▶ [Work instructions] Your output is the line containing "breast lobular carcinoma" plus every line after it in the listing, reproduced exactly.

▶ [Extracted information]
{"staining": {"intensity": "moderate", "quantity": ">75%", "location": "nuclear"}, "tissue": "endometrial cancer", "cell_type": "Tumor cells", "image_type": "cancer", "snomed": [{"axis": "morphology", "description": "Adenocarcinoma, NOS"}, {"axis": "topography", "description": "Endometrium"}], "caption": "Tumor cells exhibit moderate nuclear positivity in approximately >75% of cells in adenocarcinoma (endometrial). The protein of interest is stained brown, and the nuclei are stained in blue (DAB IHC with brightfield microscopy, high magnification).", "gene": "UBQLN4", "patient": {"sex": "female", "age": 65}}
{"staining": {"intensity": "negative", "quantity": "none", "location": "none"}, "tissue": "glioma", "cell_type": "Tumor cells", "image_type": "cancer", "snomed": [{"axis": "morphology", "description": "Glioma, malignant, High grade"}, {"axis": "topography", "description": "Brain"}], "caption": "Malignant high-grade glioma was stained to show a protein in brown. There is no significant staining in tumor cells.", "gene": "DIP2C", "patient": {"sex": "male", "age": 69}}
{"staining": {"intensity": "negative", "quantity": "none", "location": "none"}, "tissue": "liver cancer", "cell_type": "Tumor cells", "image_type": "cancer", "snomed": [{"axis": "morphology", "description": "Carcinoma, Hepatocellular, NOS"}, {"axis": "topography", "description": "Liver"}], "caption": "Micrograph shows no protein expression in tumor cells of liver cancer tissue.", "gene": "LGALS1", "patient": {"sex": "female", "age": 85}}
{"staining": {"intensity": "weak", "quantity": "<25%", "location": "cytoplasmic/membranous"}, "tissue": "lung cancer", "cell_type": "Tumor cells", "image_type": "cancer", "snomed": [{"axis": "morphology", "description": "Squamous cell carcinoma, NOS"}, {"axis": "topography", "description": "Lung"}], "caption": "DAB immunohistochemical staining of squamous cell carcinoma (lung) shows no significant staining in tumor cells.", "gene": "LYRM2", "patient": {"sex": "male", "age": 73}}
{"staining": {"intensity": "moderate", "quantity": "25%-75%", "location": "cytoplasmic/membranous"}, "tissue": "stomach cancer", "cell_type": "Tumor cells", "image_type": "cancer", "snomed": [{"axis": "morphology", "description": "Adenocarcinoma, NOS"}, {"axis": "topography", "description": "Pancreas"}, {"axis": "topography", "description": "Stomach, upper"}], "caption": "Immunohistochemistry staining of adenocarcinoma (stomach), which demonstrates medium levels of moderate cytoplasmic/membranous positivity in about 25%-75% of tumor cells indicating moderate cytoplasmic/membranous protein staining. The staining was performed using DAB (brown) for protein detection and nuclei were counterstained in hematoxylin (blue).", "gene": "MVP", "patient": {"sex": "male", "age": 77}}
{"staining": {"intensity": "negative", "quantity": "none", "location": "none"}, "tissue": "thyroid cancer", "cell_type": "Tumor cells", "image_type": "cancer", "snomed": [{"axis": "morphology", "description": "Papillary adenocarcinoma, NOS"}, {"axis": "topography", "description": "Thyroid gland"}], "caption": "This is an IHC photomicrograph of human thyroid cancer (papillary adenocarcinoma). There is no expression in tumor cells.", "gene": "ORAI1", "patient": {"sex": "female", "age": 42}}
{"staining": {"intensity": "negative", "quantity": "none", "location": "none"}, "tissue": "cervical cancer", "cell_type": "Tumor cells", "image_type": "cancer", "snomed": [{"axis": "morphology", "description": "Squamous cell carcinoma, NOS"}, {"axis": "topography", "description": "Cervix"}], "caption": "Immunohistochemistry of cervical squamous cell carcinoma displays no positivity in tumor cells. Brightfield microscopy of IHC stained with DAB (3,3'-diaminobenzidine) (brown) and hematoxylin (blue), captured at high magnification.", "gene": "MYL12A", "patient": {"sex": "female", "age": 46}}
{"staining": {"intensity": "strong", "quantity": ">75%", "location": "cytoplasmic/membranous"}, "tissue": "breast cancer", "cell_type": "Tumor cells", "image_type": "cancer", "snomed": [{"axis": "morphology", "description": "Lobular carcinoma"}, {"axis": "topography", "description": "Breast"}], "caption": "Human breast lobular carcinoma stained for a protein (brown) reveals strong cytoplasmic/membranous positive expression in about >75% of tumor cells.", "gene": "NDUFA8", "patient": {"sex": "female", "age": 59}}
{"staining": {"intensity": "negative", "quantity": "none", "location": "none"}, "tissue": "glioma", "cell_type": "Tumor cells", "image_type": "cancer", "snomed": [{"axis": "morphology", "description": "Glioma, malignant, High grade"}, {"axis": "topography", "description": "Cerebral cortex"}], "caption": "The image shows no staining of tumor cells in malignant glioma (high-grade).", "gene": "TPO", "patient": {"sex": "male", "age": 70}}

▶ [Task result]
{"staining": {"intensity": "strong", "quantity": ">75%", "location": "cytoplasmic/membranous"}, "tissue": "breast cancer", "cell_type": "Tumor cells", "image_type": "cancer", "snomed": [{"axis": "morphology", "description": "Lobular carcinoma"}, {"axis": "topography", "description": "Breast"}], "caption": "Human breast lobular carcinoma stained for a protein (brown) reveals strong cytoplasmic/membranous positive expression in about >75% of tumor cells.", "gene": "NDUFA8", "patient": {"sex": "female", "age": 59}}
{"staining": {"intensity": "negative", "quantity": "none", "location": "none"}, "tissue": "glioma", "cell_type": "Tumor cells", "image_type": "cancer", "snomed": [{"axis": "morphology", "description": "Glioma, malignant, High grade"}, {"axis": "topography", "description": "Cerebral cortex"}], "caption": "The image shows no staining of tumor cells in malignant glioma (high-grade).", "gene": "TPO", "patient": {"sex": "male", "age": 70}}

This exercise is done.